An even wilder idea is using DNA from frozen mammoths to recreate the species by implanting it in Asian elephants. That’s still science fiction, but fiction has had a habit recently of becoming eventual fact.

Even if Zimov is right, it’s hard to imagine converting enough taiga forest to make a real difference. Environmentalists would likely object, and it’s probably easier to clean up coal emissions. But it’s a fascinating step in trying to understand the mechanics of how land use affects climate.

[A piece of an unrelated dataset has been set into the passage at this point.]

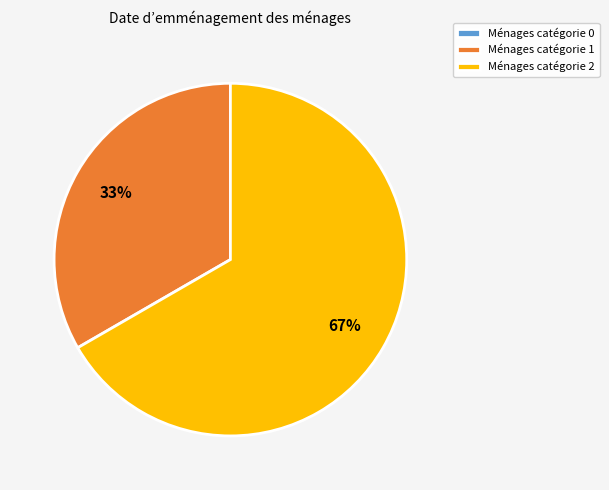

To the nearest percent, what is the difference between the largest and smallest slice percentages?

67%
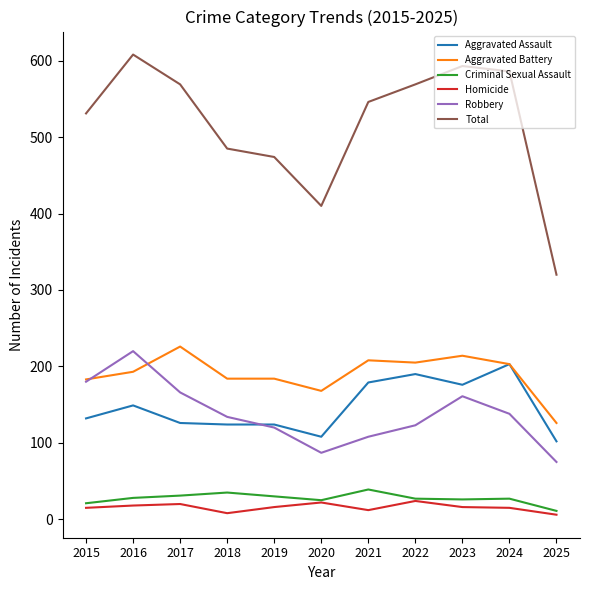

Which category has the highest value across all series?

2016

Oh, and if woolly mammoths were helping store carbon, why did the latest Ice Age end? Because the earth’s orbit around the sun varies over tens and hundreds of thousands of years, Bunn said, producing cyclic changes. After the recent warm spell our orbit is due to make earth colder again, but greenhouse gases are swamping that trend and will likely send temperatures hotter the next couple centuries.

We’re racing to get a handle on this climate yo-yo and our own policies. Slowing global warming gives humankind more time to understand and adjust.